A capital dos gaúchos tem passado por dias inimagináveis. Em 3 de maio, as águas do Guaíba começaram a invadir a av. Mauá, uma das principais vias de acesso à Capital, e, quatro dias depois, já tinham chego até nos bairros mais distantes do lago, como Menino Deus e Cidade Baixa. Cercada por um sistema de proteção contra cheias que prevê a segurança da cidade para uma cheia de até 6 metros do Guaíba, os porto-alegrenses viram a cidade ser inundada antes mesmo do lago atingir o seu pico, em 5,39m.
A causa já é dada: falhas no sistema. Com comportas cedendo e as Casas de Bomba (CBs), responsáveis por drenarem a água da cidade, inundadas, o mecanismo de segurança não aguentou aquilo para o qual foi projetado.
Agora, enquanto as águas lentamente escoam de volta para o lago e operações são feitas para retomar o funcionamento das CBs, o entendimento de que o sistema contra cheias precisa de um aprimoramento, além de uma atualização, é evidente. Mas, para além disso, pontos importantes de harmonia entre a cidade e a natureza, que insiste em tomar o seu lugar novamente, precisam ser revistos. Especialista em Planejamento Urbano, o professor de arquitetura da Ufrgs, Eber Pires Marzulo, afirma que o passo inicial é “abrir espaço para a água”. O caminho rever os processos de represamento dos principais arroios da cidade e regenerar as matas ciliares ao redor, cuja capacidade de absorvição da água é enorme. O aumento dos bueiros (ou bocas de lobo), responsáveis pelo escoamento das águas que caem nas ruas, também é essencial
A substituição das grandes massas de asfalto que cobrem a Capital, apesar de improvável, é indicada, uma vez que esse tipo de solo não permite o escoamento da água e faz com que ela corra mais rápido. “É importante que quando a água que caia no solo que a maior parte dela seja drenada. Dá para usar paralelepípedo ou outras formas, não precisa voltar para o para o chão de terra. Mas (outras alternativas que não o asfalto) são muito mais permeáveis à água”, explicou.
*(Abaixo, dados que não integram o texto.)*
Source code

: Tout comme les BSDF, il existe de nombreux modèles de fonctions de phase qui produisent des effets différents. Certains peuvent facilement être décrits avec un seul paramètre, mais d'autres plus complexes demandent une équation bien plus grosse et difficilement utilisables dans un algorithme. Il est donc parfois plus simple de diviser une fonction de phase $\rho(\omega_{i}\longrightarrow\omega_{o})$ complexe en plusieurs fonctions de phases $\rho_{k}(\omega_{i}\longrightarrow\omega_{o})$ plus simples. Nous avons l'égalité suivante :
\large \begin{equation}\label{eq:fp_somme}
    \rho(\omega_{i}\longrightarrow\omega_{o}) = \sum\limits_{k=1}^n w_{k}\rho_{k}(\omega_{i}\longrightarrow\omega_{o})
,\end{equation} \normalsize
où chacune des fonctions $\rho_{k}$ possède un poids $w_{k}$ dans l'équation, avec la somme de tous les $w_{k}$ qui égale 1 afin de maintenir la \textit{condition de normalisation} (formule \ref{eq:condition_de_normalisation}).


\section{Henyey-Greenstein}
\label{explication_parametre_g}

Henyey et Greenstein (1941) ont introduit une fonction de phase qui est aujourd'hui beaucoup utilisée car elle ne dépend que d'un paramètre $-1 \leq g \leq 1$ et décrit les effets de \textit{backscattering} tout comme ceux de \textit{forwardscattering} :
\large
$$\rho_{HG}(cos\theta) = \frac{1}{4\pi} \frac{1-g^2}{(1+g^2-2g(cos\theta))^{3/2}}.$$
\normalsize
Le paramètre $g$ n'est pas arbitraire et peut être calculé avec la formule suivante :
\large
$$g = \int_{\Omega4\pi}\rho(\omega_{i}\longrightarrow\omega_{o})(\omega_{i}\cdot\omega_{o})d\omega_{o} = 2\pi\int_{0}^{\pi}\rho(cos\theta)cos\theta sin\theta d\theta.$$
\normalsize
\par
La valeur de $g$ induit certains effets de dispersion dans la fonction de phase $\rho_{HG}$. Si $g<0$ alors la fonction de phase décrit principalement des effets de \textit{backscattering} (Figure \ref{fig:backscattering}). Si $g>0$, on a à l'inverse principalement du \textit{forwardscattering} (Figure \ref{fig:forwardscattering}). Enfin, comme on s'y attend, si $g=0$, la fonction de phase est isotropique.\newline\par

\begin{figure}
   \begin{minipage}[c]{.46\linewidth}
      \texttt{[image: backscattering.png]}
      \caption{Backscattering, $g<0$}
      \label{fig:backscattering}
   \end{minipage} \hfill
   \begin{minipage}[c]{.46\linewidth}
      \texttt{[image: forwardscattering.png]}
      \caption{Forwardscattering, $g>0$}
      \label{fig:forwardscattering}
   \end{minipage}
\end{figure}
Marzulo destaca ainda, no que diz respeito ao aprimoramento do sistema de prevenção, a necessidade de se trabalhar com projeções futuras, ao invés de índices históricos. Ele explica que, quando criado, em 1960, o sistema de proteção usava como parâmetros a cheia de 1941, que não chegou a 5m. Agora, no entanto, com o avanço escalonado do aquecimento global, o resultado são eventos climáticos cada vez mais extremos. Logo, a ideia é estar “preparado para o pior”. “É muito provável que a próxima inundação chegue a 6m. […] Agora, se tem uma curva que demonstra que, cada vez mais, os eventos ocorrem de modo mais intenso, particularmente o índice pluviométrico de chuvas”, afirmou.
“A tendência da curva não é quebrar. Se tem o grande evento, depois se tem um conjunto de eventos muito menores do que esse grande e isso prepara um novo evento que vai ser maior do que o último maior. Então, imagina se (esses temporais) são os últimos maiores, nós vamos estar falando da cota (de 6 metros) provavelmente sendo alcança em breve, em alguns meses ou quiçá anos. Não vai bastar atualizar ou modernizar o sistema de defesa, ele vai ter que ser ampliado e vai ter que ter mais mecanismos de absorção das águas nas áreas inundáveis”, explica.
O governo federal informou, através do ministro extraordinário de Reconstrução do RS, Paulo Pimenta, que pretende estudar e investir em aprimoramentos no sistema de segurança contra as cheias, como na elevação dos diques. Mas medidas sozinhas podem não ser suficientes. A prefeitura deverá contar com uma empresa de consultoria para ajudar na reconstrução da cidade, garantiu o prefeito Sebastião Melo (MDB). A companhia Alvarez & Marsal, que atuou no processo de recuperação de New Orleans após o Furacão Katrina, já está atuando dentro do Paço. No RS, a companhia participou como consultora no processo de privatização da Corsan.